Je me relève et j'avance encore vers notre point de départ, les grilles d'entrée, que chaque jour il y a peu, le magnat franchissait pour venir la voir et l'abrutir de ses paroles vengeresses. Il a décidé pour son bien à lui m'a-t-il confié de ne plus venir qu'une fois par semaine, ce qui me laisse le temps d'agir au plus près de Pépi sans que personne ne vienne contrecarrer mes plans, je lui parle toute la journée d'évasion et de nature et de fraicheur et d'amour à deux, nous deux dans les flots de la vie retrouvée, chacun protégeant l'autre, chacun avançant dans la direction du destin commun, chacun respirant plus fort la progression martiale d'une fusion réciproque.
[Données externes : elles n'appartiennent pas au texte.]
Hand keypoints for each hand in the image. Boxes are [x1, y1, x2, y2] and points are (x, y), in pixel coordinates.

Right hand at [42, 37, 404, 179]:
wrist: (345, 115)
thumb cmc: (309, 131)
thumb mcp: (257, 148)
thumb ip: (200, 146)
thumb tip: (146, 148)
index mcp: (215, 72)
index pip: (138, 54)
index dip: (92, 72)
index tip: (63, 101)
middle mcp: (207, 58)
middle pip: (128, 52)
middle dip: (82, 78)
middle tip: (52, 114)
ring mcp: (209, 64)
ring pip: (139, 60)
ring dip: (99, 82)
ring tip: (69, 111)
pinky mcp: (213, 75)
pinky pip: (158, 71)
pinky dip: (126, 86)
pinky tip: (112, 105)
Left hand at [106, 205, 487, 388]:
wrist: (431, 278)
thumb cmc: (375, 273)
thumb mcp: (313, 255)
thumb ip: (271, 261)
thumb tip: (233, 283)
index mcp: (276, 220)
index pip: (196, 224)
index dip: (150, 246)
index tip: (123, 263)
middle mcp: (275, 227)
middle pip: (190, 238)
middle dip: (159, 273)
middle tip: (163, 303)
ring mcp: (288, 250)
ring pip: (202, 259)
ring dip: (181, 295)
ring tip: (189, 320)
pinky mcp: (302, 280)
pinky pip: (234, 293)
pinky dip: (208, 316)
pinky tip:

Chaque jour je répète les paroles qui doivent finir par la convaincre de me suivre et de s'évader de cet enfer de la convalescence où personne désormais ne mets plus les pieds pour la voir sauf lui, le magnat, une fois par semaine mais je sais sans compter, que chaque semaine font maintenant parfois des semaines ou des mois, comme le temps passe vite ici, cette impression finalement est partout la même, le temps défile sans compter et les paroles restent encore le meilleur moyen d'y mettre fin, si il dit chaque semaine, à n'en pas douter, il ne sera pas contredit et nous dirons avec lui que chaque semaine il a vu Pépi ici à la convalescence.

Le temps nous ai compté maintenant, je perds mes forces chaque jour un peu plus, j'arrive au point de non-retour et ma décision est prise, depuis que le petit lézard a retrouvé sa liberté, il me vient la confirmation que Pépi mérite la sienne, devrais-je dire la notre, son regard sur moi ne trompe pas et son insistance à vouloir rester dehors aujourd'hui en dit long sur sa volonté d'échapper à cette non-vie, avec moi, car que deviendrait-elle sans moi, libre mais incapable d'aller et venir par elle-même, trop perdue dans des pensées insensées, trop rebelle à la marche du monde comme il va, trop délicate pour remplir son rôle de pécheresse désignée. Il se fait tard et le cercle s'est refermé, nous sommes devant la porte d'entrée, nous entrons et nous montons les marches jusqu'à l'aile d'habitation louée rien que pour elle, nous pénétrons dans la chambre, et je la serre fort contre moi, je lui fais la promesse enfin d'être libre, avec moi, c'est pour bientôt, tiens-toi prête, écoute moi, saisis ta chance, je te libère, ne reviens pas.

Quand je rentre chez moi après cette journée épuisante, je pense au choix qui se présente et à la possibilité de dire la vérité sur mon avenir avec Pépi. Ce soir, je dois tout avouer, mon amour pour elle, notre décision de tout quitter au matin, de rencontrer l'inconnu et d'affronter la vie comme elle vient. J'ai droit encore ce soir à la même assiette qui déborde des restes de la veille ou de l'avant-veille, où sont mes valises, je dois faire l'effort de me rappeler, je dois garder mon calme aussi et délivrer sans une complainte incessante un semblant de justification à ma conduite, il arrive que l'on se quitte et parfois que l'on se retrouve, je mange pourtant, c'est froid, indigeste, j'avale sans broncher, je réserve ma parole pour plus tard, prends des forces me dis-je, ne t'éparpille pas, reste concentré et dis-toi qu'au bout de la nuit, la vie rejaillira dans toute sa splendeur, tu n'as rien à regretter, dis le maintenant, dis-le, au lieu de cela, je me lève et je monte à l'étage, je disparais dans la salle de bain et me regarde bien en face, j'applique avec minutie les gestes du soir, le déshabillage, l'eau sur mon visage, le lavage des dents, je vois défiler la journée, j'allume la lampe, la voilà qui me rejoint, s'allonge et se détourne de moi. Riches les heures pliées en petits bouts de papier. Nous nous rappellerons plus tard ces derniers jours mais demain, demain, tu m'entends, demain, la vie, on y sera, demain, tu m'entends, on y sera, alors j'éteins la lumière et je l'embrasse mécaniquement sur la joue, je n'ai rien dit, je pense à demain, alors demain je le crois, il sera bien temps pour tout avouer.